Among the Fellows were Hari Balakrishnan, Sukumar Brahma, Ranveer Chandra, P.R. Chidambaram, Ravinder Dahiya, Gautam Das, Venkata Raman Dinavahi, Ashutosh Dutta, Satyandra Gupta, Ramesh Karri, Kartikeyan Machavaram, Ujjwal Maulik, Durgamadhab Misra, Partha Pande, Punam Saha, Vivek Sarkar, Sirish Shah, Dipti Srinivasan, Karthikeyan Sundaresan, Ravi Todi, Pavan V. Hanumolu, Malathi Veeraraghavan, Narasimham Vempati and Mahinda Vilathgamuwa.
Balakrishnan, of Cambridge, Massachusetts, was chosen for contributions to the design and application of mobile sensing systems.
Brahma, of Clemson, South Carolina, was named for contributions to power system protection with distributed and renewable generation.
Chandra, of Redmond, Washington, was named for contributions to software-defined wireless networking technologies.
Chidambaram, of San Diego, California, was named for contributions to strain engineering in MOSFETs and to design-technology co-optimization.
Dahiya, of Glasgow, U.K., was named for contributions to tactile sensing.
Das, of Arlington, Texas, was named for contributions to search and ranking in databases and deep web querying.
Dinavahi, of Edmonton, Alberta, Canada, was named for contributions to real-time simulation of power systems with embedded power electronic converters.
Dutta, of Bridgewater, New Jersey, was named for leadership in mobility management and security monitoring in mobile networks.
Gupta, of Los Angeles, California, was named for contributions to the development of decision-making tools for manufacturing automation.
Karri, of Brooklyn, New York, was named for contributions to and leadership in trustworthy hardware.
Machavaram, of Roorkee, India, was named for contributions to high-power millimeter wave and terahertz sources.
Maulik, of Kolkata, India, was named for development of algorithms in evolutionary clustering and bioinformatics.

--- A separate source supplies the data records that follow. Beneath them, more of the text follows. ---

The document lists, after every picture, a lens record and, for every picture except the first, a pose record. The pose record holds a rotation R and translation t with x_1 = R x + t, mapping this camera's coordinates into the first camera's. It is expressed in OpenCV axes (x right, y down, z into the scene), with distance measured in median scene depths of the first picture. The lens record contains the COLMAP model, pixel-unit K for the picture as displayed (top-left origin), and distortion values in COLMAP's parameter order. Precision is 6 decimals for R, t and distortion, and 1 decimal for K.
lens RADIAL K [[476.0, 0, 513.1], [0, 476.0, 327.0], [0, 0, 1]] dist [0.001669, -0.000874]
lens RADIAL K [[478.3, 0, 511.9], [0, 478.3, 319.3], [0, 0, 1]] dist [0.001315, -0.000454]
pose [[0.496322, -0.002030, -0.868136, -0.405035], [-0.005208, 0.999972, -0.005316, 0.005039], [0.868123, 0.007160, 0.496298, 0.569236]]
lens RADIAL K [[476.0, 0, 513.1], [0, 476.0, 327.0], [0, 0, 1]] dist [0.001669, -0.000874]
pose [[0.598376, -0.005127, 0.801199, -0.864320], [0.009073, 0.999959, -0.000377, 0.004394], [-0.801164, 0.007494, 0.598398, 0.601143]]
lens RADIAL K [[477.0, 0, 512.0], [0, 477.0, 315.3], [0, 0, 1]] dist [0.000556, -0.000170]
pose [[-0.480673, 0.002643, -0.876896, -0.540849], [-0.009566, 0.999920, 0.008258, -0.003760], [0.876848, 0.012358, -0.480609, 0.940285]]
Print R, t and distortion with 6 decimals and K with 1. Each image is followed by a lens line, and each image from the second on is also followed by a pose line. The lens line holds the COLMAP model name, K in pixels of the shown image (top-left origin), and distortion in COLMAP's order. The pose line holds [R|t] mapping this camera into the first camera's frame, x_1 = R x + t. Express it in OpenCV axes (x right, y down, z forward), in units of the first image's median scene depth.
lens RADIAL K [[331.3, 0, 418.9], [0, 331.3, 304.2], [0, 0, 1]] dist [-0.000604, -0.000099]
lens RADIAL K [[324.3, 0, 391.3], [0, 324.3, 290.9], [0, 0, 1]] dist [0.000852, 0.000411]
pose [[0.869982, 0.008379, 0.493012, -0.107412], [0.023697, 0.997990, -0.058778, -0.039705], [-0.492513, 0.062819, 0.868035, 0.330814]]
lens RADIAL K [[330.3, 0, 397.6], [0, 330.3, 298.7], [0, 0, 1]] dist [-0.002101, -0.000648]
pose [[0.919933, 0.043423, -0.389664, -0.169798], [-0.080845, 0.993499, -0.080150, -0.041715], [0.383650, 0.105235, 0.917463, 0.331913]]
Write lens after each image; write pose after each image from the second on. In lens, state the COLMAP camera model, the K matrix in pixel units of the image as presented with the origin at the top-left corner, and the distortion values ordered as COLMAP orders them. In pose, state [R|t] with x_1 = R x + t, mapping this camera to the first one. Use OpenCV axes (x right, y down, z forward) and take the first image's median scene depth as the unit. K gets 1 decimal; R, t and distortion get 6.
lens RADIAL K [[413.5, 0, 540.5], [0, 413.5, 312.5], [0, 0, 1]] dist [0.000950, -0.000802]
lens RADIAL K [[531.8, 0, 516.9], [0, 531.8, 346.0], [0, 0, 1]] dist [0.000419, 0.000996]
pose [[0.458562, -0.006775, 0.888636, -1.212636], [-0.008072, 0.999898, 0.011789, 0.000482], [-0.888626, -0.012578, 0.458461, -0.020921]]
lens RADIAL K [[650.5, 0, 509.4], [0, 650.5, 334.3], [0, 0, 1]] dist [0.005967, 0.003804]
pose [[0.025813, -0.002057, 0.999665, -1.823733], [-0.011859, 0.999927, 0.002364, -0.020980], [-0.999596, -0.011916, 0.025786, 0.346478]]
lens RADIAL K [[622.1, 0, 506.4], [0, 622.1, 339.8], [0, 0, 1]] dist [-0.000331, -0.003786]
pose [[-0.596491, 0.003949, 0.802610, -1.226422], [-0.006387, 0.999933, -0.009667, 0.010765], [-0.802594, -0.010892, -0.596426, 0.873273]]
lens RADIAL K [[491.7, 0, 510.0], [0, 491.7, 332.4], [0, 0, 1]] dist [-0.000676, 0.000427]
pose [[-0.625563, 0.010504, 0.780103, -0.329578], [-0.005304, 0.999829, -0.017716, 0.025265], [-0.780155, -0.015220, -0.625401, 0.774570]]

Misra, of Newark, New Jersey, was named for contributions to the reliability of CMOS gate stacks with high-k dielectrics.
Pande, of Pullman, Washington, was named for contributions to network-on-chip architectures for manycore computing.
Saha, of Iowa City, Iowa, was named for contributions to quantitative bone microstructural imaging and analysis.
Sarkar, of Atlanta, Georgia, was named for contributions to compiler technologies for high-performance computing.
Shah, Edmonton, Canada, was named for contributions to process and performance monitoring.
Srinivasan, of Singapore, was named for contributions to computational intelligence for Smart Grid.
Sundaresan, of Princeton, New Jersey, was named for contributions to algorithms for mobile computing.
Todi, of San Jose, California, was named for contributions to innovative design and commercialization of high performance eDRAM.
Hanumolu, of Urbana, Illinois, was named for contributions to the design of mixed-signal integrated circuits.
Veeraraghavan, of Charlottesville, Virginia, was named for contributions to control-plane architectures, signal protocols and hybrid networks.
Vempati, of Chandler, Arizona, was named for contributions to power system state estimation and transmission congestion markets.
Vilathgamuwa, of Brisbane, Australia, was named for contributions to power quality and grid storage.
The IEEE is the world’s leading professional association for advancing technology for humanity. Through its more than 400,000 members in 160 countries, the association is a leading authority on a wide variety of areas ranging from aerospace systems, computers and telecommunications to biomedical engineering, electric power and consumer electronics.